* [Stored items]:
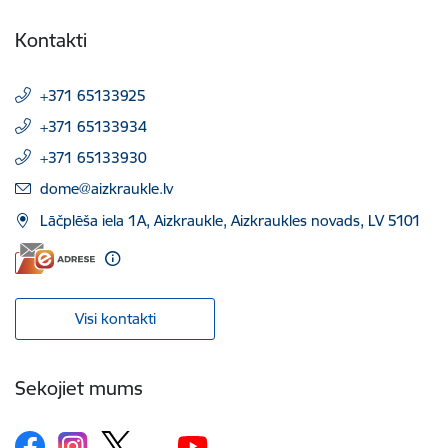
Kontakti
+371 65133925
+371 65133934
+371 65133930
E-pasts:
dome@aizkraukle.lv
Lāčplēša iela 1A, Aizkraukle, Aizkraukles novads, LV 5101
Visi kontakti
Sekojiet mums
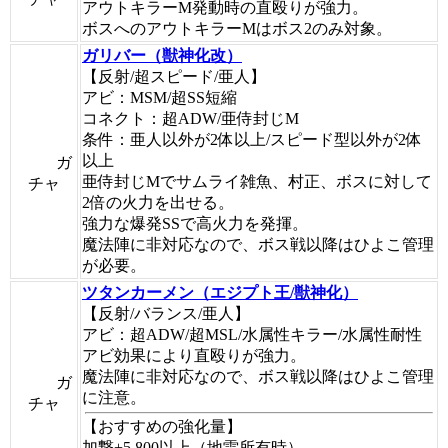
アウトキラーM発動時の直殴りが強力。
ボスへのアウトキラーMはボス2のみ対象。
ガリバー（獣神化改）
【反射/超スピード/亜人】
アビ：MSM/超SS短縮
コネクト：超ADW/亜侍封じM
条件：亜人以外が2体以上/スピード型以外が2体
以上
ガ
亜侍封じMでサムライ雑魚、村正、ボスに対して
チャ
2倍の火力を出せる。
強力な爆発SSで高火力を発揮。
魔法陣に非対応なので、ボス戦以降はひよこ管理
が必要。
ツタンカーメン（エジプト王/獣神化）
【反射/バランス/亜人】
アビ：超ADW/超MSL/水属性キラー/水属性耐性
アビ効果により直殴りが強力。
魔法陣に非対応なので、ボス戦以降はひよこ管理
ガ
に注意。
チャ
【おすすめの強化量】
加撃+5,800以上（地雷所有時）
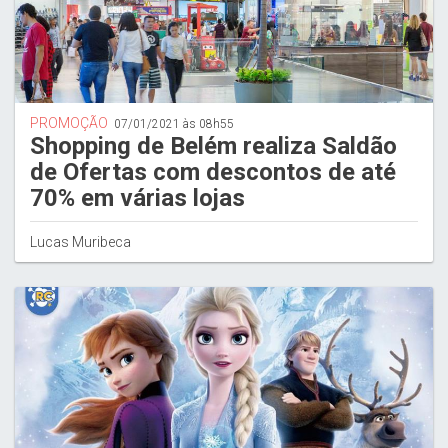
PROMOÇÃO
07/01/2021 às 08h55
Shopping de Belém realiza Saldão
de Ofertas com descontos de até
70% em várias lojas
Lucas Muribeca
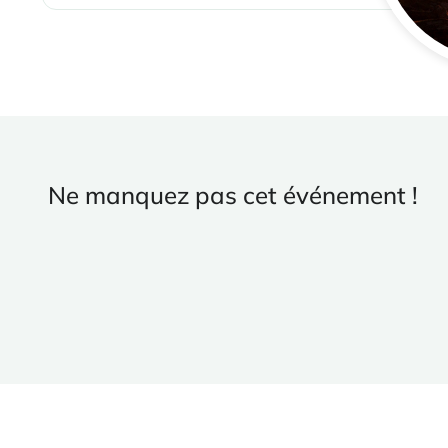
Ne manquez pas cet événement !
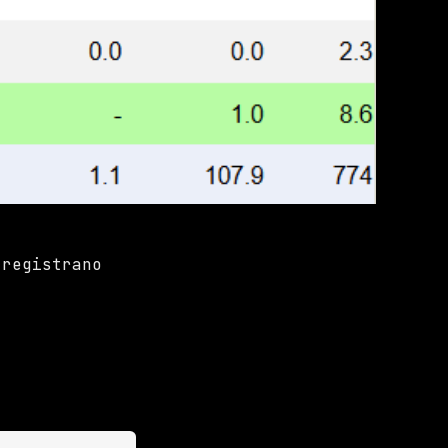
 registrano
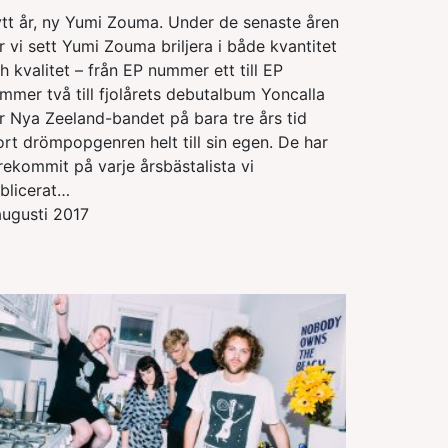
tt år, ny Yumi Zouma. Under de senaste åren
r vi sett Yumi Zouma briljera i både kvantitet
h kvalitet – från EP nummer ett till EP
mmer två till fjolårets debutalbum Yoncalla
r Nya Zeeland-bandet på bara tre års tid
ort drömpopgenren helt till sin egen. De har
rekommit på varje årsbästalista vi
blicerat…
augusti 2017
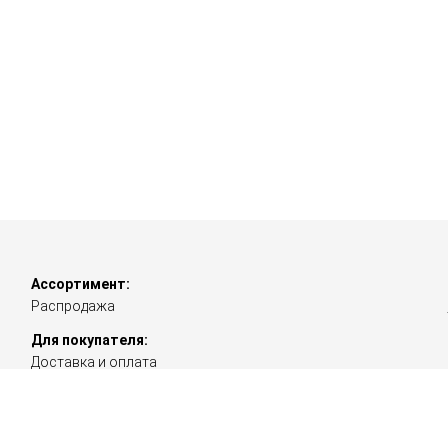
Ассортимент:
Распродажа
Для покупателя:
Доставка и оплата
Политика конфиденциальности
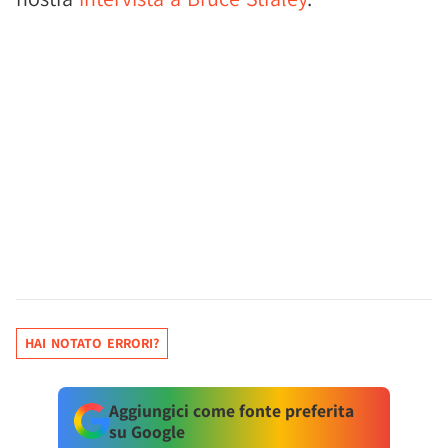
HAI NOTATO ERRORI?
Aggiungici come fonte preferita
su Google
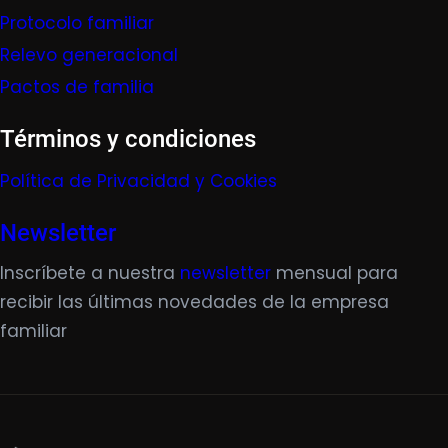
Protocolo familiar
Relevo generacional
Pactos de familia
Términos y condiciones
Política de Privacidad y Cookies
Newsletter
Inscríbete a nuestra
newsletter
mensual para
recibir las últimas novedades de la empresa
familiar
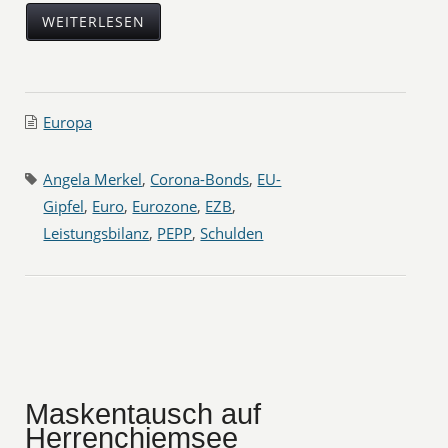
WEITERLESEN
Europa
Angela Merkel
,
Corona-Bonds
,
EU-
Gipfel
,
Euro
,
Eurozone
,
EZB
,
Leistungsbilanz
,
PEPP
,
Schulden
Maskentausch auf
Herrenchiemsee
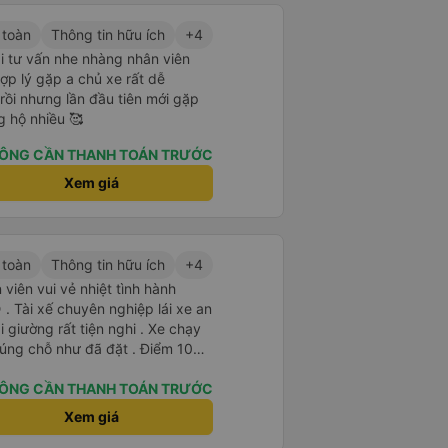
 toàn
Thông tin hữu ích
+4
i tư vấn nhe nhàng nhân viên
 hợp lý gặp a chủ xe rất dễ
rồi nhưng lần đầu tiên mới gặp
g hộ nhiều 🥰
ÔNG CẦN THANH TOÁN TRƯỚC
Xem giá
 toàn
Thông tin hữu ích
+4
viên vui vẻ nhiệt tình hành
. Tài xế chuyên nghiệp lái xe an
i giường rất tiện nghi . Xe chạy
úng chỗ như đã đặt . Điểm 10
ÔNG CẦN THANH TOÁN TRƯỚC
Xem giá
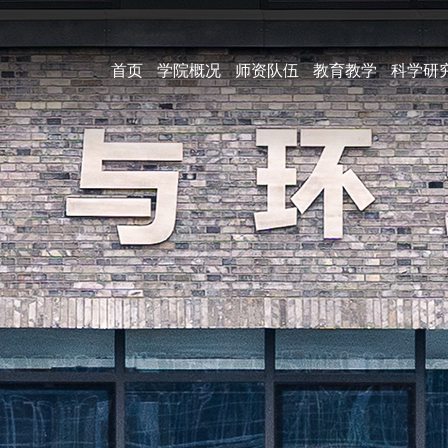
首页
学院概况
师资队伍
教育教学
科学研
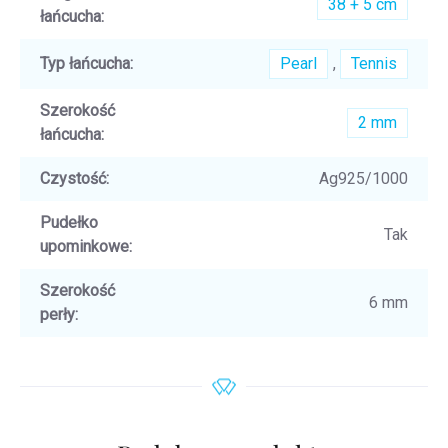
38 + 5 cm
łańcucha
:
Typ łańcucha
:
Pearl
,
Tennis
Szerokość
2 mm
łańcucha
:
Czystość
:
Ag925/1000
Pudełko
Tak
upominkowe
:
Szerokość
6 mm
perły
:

* [What needs to be done]: Once you find the string "viên" in a line of the records, copy that line.

* [Response box]:
i tư vấn nhe nhàng nhân viên
viên vui vẻ nhiệt tình hành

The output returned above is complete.